• [ABOUT THIS EXERCISE]:
Please pull out each line of the records that contains the string "than". Case counts, so uppercase and lowercase letters are treated as different.

====== STORED DATA ======

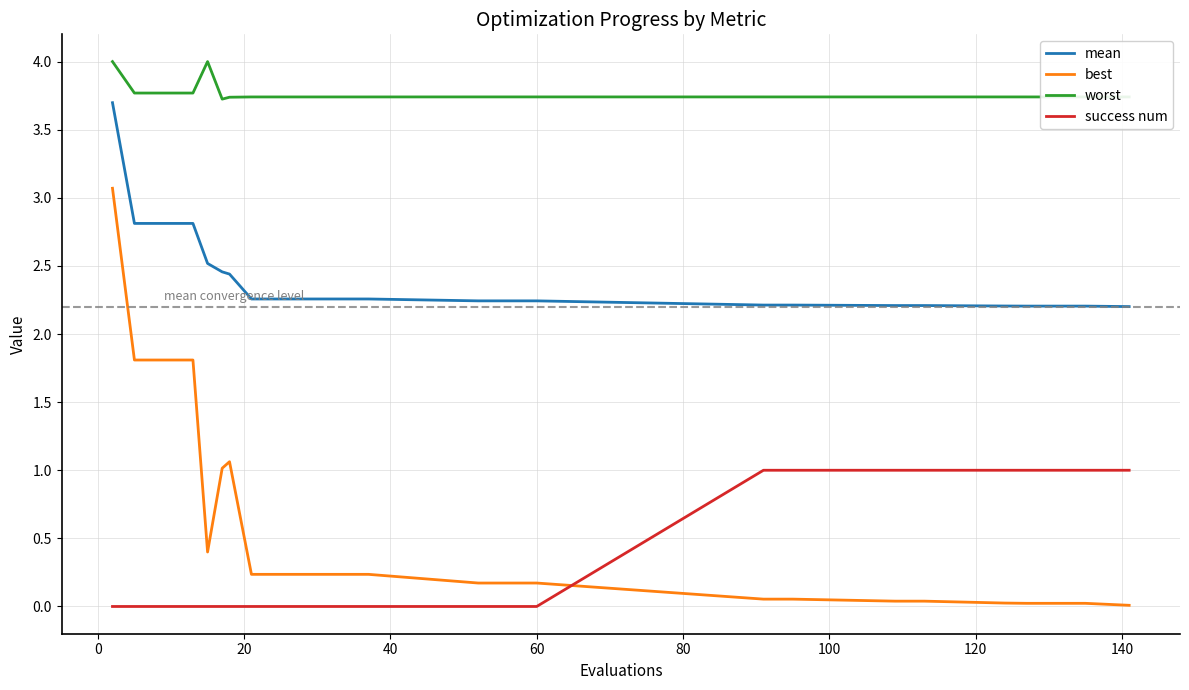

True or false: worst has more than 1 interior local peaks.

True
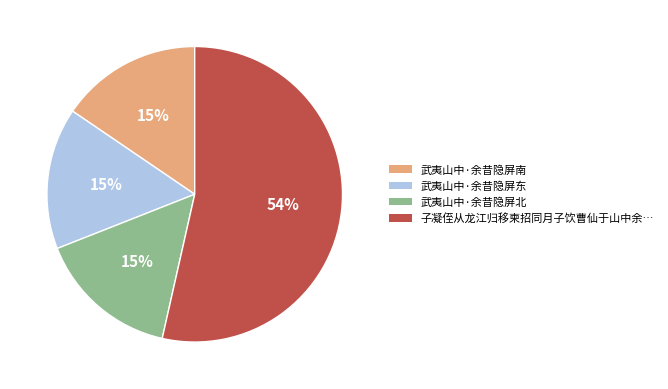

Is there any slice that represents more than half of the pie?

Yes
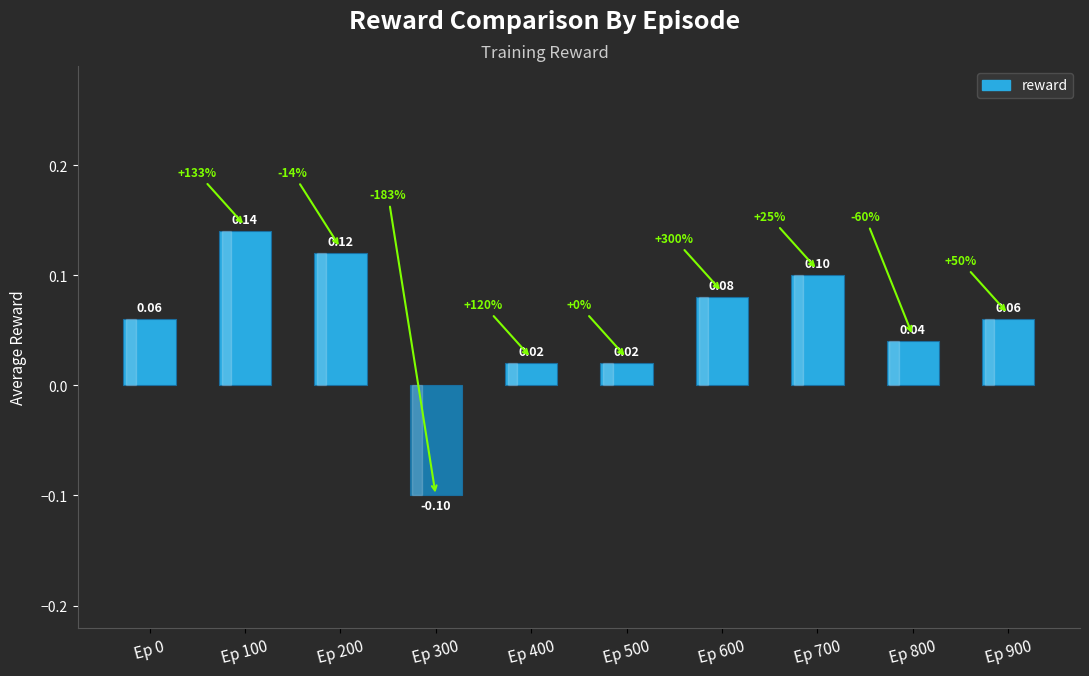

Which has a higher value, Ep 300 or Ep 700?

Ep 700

======

• [SOLUTION]:
True or false: worst has more than 1 interior local peaks.
Is there any slice that represents more than half of the pie?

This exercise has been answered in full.